=== Section Start ===
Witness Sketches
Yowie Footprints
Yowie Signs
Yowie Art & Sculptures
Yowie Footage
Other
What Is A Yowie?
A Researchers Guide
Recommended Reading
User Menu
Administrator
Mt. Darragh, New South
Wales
=== Section End ===
* WHAT THE TASK ASKS
What you should produce is an exact restatement of all the material.

* RESULT OF THIS EXERCISE
Witness Sketches
Yowie Footprints
Yowie Signs
Yowie Art & Sculptures
Yowie Footage
Other
What Is A Yowie?
A Researchers Guide
Recommended Reading
User Menu
Administrator
Mt. Darragh, New South
Wales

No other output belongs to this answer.